The instrument is set-up as a double spectrometer. This meets the requirement for:
- spectral coverage from in the ultraviolet and visible spectral region (240 to 790 nm)
- good spectral resolution (0.2 to 0.4 nm)
- proper straylight performance in its channels
GOME-2 is split into the functional units:
- double Spectrometer
- Polarisation unit (PU) with s- and p-channel
- Calibration unit for in-orbit calibration
- Focal Plane Assemblies with 1024 detector array and coolers
- Scan unit for across-track Earth scanning and view to calibration sources
- Control and Data Handling Unit
For detailed specifications, see the performance table.
- backscattered Earth radiance and Sun irradiance using its Ultra-violet, visible and near infrared double spectrometer
- s- and p- polarized light with medium resolution
- total column of ozone and nitrogen dioxide and other minor trace gases (like Sulphur dioxide (SO2), bromine oxide (BrO), chlorine dioxide (OClO) and formaldehyde (CH2O)

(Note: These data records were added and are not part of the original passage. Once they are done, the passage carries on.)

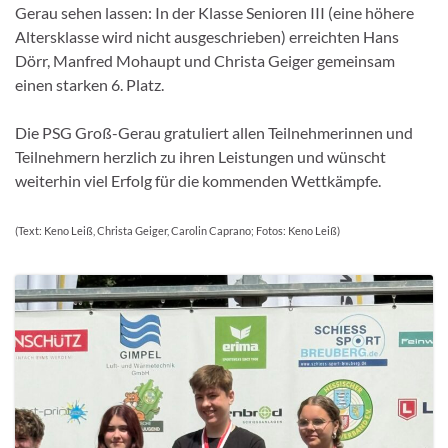
Gerau sehen lassen: In der Klasse Senioren III (eine höhere
Altersklasse wird nicht ausgeschrieben) erreichten Hans
Dörr, Manfred Mohaupt und Christa Geiger gemeinsam
einen starken 6. Platz.
Die PSG Groß-Gerau gratuliert allen Teilnehmerinnen und
Teilnehmern herzlich zu ihren Leistungen und wünscht
weiterhin viel Erfolg für die kommenden Wettkämpfe.
(Text: Keno Leiß, Christa Geiger, Carolin Caprano; Fotos: Keno Leiß)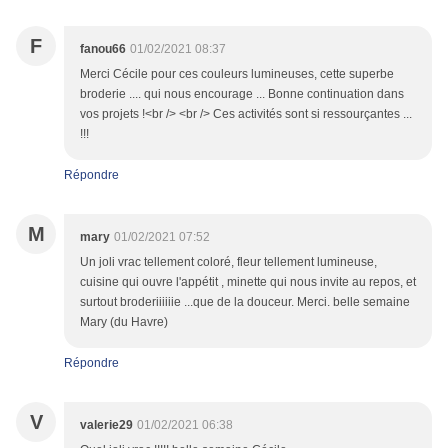
F
fanou66
01/02/2021 08:37
Merci Cécile pour ces couleurs lumineuses, cette superbe
broderie .... qui nous encourage ... Bonne continuation dans
vos projets !<br /> <br /> Ces activités sont si ressourçantes ...
!!!
Répondre
M
mary
01/02/2021 07:52
Un joli vrac tellement coloré, fleur tellement lumineuse,
cuisine qui ouvre l'appétit , minette qui nous invite au repos, et
surtout broderiiiiiie ...que de la douceur. Merci. belle semaine
Mary (du Havre)
Répondre
V
valerie29
01/02/2021 06:38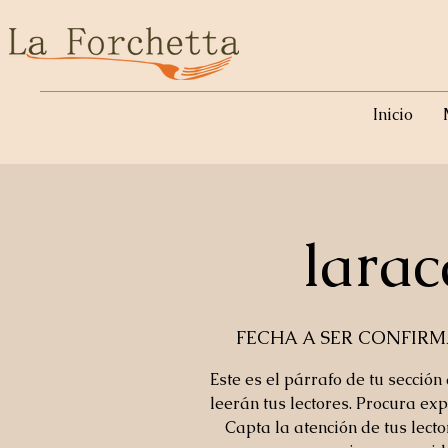
Inicio
larac
FECHA A SER CONFIR
Este es el párrafo de tu sección
leerán tus lectores. Procura exp
Capta la atención de tus lect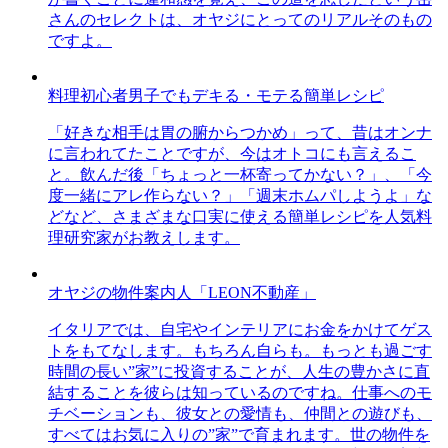
さんのセレクトは、オヤジにとってのリアルそのもの
ですよ。
料理初心者男子でもデキる・モテる簡単レシピ
「好きな相手は胃の腑からつかめ」って、昔はオンナ
に言われてたことですが、今はオトコにも言えるこ
と。飲んだ後「ちょっと一杯寄ってかない？」、「今
度一緒にアレ作らない？」「週末ホムパしようよ」な
どなど、さまざまな口実に使える簡単レシピを人気料
理研究家がお教えします。
オヤジの物件案内人「LEON不動産」
イタリアでは、自宅やインテリアにお金をかけてゲス
トをもてなします。もちろん自らも。もっとも過ごす
時間の長い”家”に投資することが、人生の豊かさに直
結することを彼らは知っているのですね。仕事へのモ
チベーションも、彼女との愛情も、仲間との遊びも、
すべてはお気に入りの”家”で育まれます。世の物件を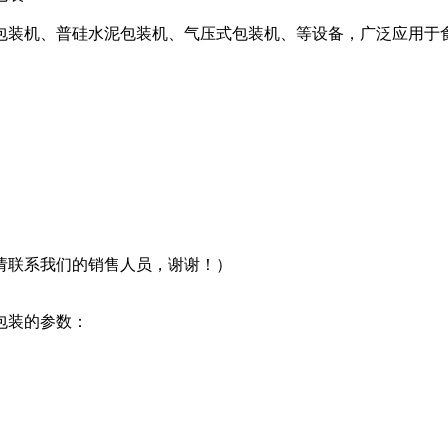
包装机、普硅水泥包装机、气压式包装机、等设备，广泛应用于
请联系我们的销售人员，谢谢！）
包装的参数：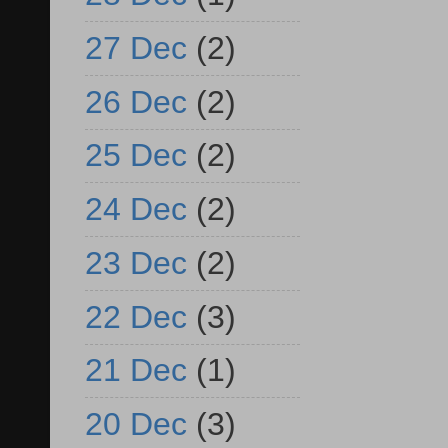
27 Dec
(2)
26 Dec
(2)
25 Dec
(2)
24 Dec
(2)
23 Dec
(2)
22 Dec
(3)
21 Dec
(1)
20 Dec
(3)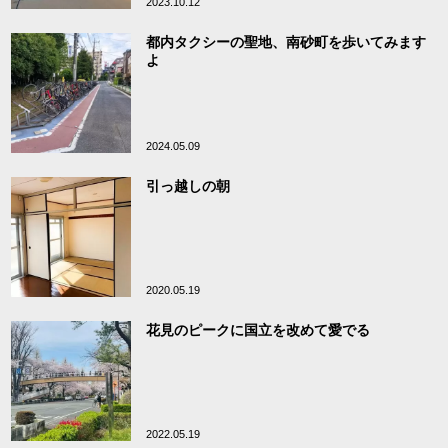
2023.10.12
都内タクシーの聖地、南砂町を歩いてみます
よ
2024.05.09
引っ越しの朝
2020.05.19
花見のピークに国立を改めて愛でる
2022.05.19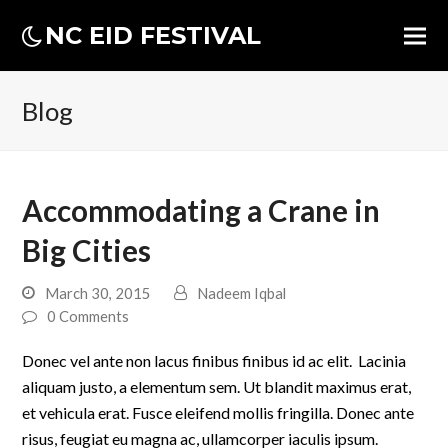
NC EID FESTIVAL
Blog
Accommodating a Crane in
Big Cities
March 30, 2015
Nadeem Iqbal
0 Comments
Donec vel ante non lacus finibus finibus id ac elit. Lacinia
aliquam justo, a elementum sem. Ut blandit maximus erat,
et vehicula erat. Fusce eleifend mollis fringilla. Donec ante
risus, feugiat eu magna ac, ullamcorper iaculis ipsum.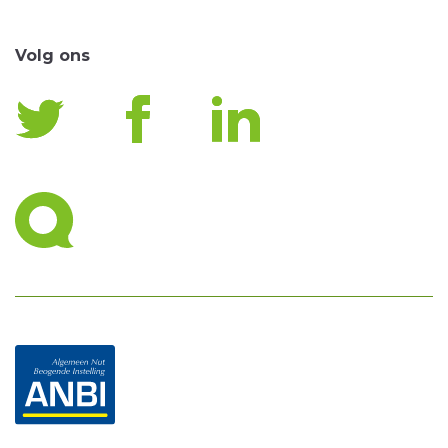
Volg ons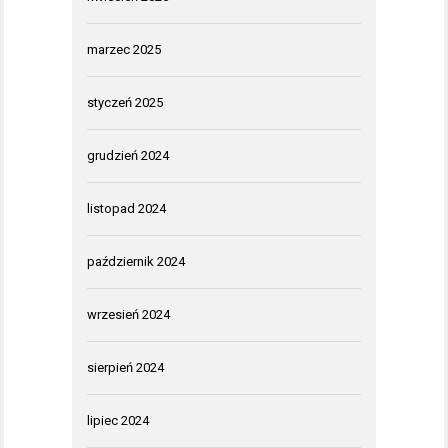
marzec 2025
styczeń 2025
grudzień 2024
listopad 2024
październik 2024
wrzesień 2024
sierpień 2024
lipiec 2024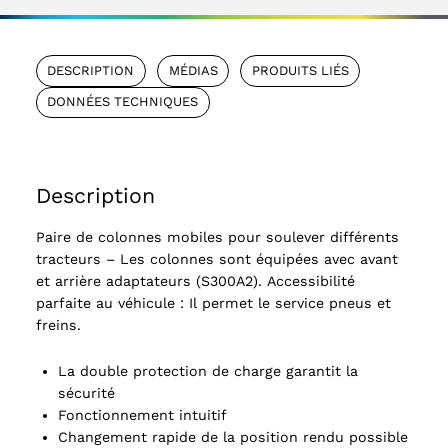
DESCRIPTION
MÉDIAS
PRODUITS LIÉS
DONNÉES TECHNIQUES
Description
Paire de colonnes mobiles pour soulever différents
tracteurs – Les colonnes sont équipées avec avant
et arrière adaptateurs (S300A2). Accessibilité
parfaite au véhicule : Il permet le service pneus et
freins.
La double protection de charge garantit la
sécurité
Fonctionnement intuitif
Changement rapide de la position rendu possible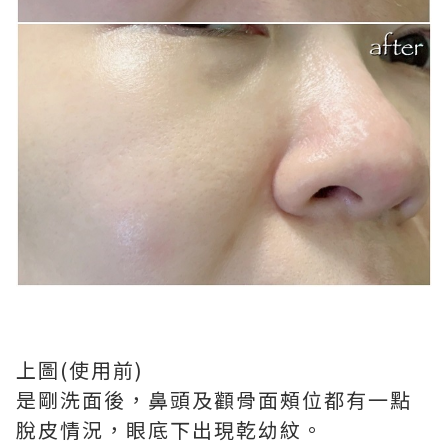
上圖(使用前)
是剛洗面後，鼻頭及顴骨面頰位都有一點
脫皮情況，眼底下出現乾幼紋。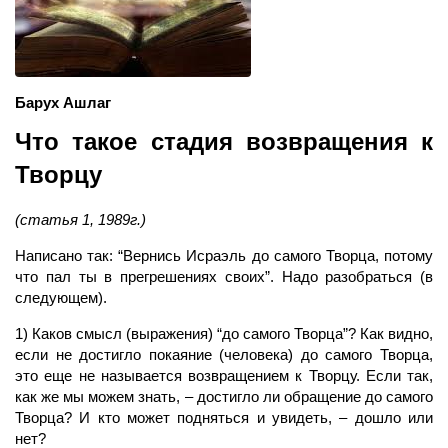
Барух Ашлаг
Что такое стадия возвращения к
Творцу
(статья 1, 1989г.)
Написано так: “Вернись Исраэль до самого Творца, потому
что пал ты в прегрешениях своих”. Надо разобраться (в
следующем).
1) Каков смысл (выражения) “до самого Творца”? Как видно,
если не достигло покаяние (человека) до самого Творца,
это еще не называется возвращением к Творцу. Если так,
как же мы можем знать, – достигло ли обращение до самого
Творца? И кто может подняться и увидеть, – дошло или
нет?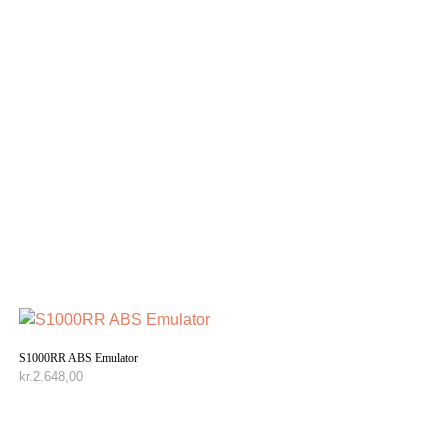
S1000RR ABS Emulator
kr.
2.648,00
TILFØJ TIL KURV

- ozone profiles of our atmosphere
GOME-2 has a spatial resolution of 40 x 40 km² for a 960 km swath and 40 x 5 km² for the polarisation measurements. The GOME-2 instantaneous field of view at about 40 km x 4 km, is equivalent to 2.8° x 0.29°. The instrument uses a scanning mirror that scans across the satellite track. With a 960 km scan, global coverage can be achieved within three days.
On-ground calibration is required to achieve radiometric calibration and to account for the effects of straylight. Radiometric results are derived through ground processing of measured radiance and irradiance.